Solution: Many of the cuts to Medicare will have to be restored. However, Medicare cost increases can be slowed by empowering patients and doctors to find efficiencies and eliminate waste in the manner described below.
7. Impossible Burden for the States
Problem: Even as the ACA requires people to obtain insurance and fines them if they do not, the states will receive no additional help if the estimated 10 million currently Medicaid-eligible people decide to enroll. Although there is substantial help for the newly eligible enrollees, the states will still face a multibillion dollar, unfunded liability the states cannot afford.
Solution: States need the opportunity and flexibility to manage their own health programs - without federal interference. Ideally, they should receive a block grant with each state's proportion determined by its percent of the nation's poverty population.
8. Lack of Portability
Problem: The single biggest health insurance problem for most Americans is the lack of portability. If history is a guide, 80% of the 78 million baby boomers will retire before they become eligible for Medicare. Two-thirds of them have no promise of postretirement health care from an employer. If they have above-average incomes, they will receive little or no tax relief when they try to purchase insurance in the newly created health insurance exchange. To make matters worse, the ACA appears to encourage employers to drop the postretirement health plans that are now in place.
Solution: 1) Allow employers to do something they are now barred from doing: purchase personally-owned, portable health insurance for their employees. Such insurance should travel with the individual - from job to job and in and out of the labor market; 2) Give retirees the same tax relief now available only to employees; and 3) Allow employers and employees to save for postretirement care in tax-free accounts.

————————

▶ [DIRECTIONS]: Write a continuation of the health policy text on problems and solutions under the ACA, starting after its last sentence. The records below were taken from a different source than the health policy text.

————————

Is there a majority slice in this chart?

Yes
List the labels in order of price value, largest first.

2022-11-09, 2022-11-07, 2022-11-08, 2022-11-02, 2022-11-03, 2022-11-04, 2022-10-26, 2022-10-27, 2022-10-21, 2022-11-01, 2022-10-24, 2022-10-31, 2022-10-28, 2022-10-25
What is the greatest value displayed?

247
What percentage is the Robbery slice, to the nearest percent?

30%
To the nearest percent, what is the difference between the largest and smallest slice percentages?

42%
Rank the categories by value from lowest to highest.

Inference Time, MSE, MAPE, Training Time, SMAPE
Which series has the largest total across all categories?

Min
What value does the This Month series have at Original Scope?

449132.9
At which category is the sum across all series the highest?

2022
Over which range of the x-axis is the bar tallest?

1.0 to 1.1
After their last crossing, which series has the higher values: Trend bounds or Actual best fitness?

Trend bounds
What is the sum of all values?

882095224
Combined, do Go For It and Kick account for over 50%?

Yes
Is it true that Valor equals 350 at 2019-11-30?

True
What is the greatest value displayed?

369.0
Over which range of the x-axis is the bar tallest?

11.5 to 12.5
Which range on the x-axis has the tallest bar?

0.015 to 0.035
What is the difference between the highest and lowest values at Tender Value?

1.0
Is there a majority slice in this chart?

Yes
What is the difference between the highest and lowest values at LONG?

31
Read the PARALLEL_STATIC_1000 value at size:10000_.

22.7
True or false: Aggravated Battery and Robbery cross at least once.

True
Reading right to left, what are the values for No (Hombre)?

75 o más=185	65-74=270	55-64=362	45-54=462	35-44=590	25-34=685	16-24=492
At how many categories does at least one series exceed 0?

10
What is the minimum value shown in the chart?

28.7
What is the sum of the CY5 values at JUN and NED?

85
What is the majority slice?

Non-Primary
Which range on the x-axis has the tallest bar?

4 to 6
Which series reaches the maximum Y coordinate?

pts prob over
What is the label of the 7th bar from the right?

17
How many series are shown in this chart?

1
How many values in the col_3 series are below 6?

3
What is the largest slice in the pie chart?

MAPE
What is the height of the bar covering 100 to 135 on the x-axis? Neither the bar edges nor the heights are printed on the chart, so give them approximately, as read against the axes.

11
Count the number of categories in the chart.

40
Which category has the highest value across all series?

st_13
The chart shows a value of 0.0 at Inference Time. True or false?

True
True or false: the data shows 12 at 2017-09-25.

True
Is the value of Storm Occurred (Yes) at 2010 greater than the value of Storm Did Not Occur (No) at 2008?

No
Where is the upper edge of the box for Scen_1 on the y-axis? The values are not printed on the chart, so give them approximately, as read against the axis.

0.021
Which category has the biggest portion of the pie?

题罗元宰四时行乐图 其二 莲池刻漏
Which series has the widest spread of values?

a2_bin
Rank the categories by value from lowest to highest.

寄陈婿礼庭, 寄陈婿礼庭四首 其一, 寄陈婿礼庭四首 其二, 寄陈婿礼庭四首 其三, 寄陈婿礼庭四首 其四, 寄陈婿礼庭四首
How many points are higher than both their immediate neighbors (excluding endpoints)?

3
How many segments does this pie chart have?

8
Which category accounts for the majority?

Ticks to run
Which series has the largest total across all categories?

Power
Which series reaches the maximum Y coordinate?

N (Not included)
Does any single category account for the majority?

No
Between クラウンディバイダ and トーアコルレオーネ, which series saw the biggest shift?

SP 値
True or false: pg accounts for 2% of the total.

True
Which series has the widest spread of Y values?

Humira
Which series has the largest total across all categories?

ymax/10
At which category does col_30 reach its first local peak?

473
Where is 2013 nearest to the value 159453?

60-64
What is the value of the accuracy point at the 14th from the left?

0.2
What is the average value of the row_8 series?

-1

————————

▶ [TASK ANSWER]:
9. Over-Regulated Patients
Problem: The ACA forces people to spend their premium dollars on first-dollar coverage for a long list of diagnostic tests. Yet if everyone in America takes advantage of all of the free preventative care the ACA promises, family doctors will be spending all their time delivering care to basically healthy people - with no time to do anything else. At the same time, the ACA encourages the healthy to over consume care, it leaves chronic patients trapped in a third-party payment system that is fragmented, uncoordinated, wasteful and designed for everyone other than the patient.
Solution: 1) Instead of dictating deductibles and copayments, give patients greater freedom to save for their own small dollar expenses in health savings accounts, which they own and control; and let them make their own consumption decisions. 2) Allow the chronically ill access to special health accounts, following the example of Medicaid's highly successful Cash and Counseling program, which allows home-bound, low-income disabled patients to control their own budgets and hire and fire those who provide them with services.
10. Over-Regulated Doctors
Problem: The people in the best position to find ways to reduce costs and increase quality are the nation's 778,000 doctors. Yet today they are trapped in a payment system virtually dictated by Medicare. The ACA promises to make this problem worse by encouraging even more unhealthy government intervention into the practice of medicine.
Solution: Providers should be free to repackage and reprice their services under Medicare. As long as their proposals reduce costs and raise quality, Medicare should encourage resourceful, innovative attempts to create a better health care system.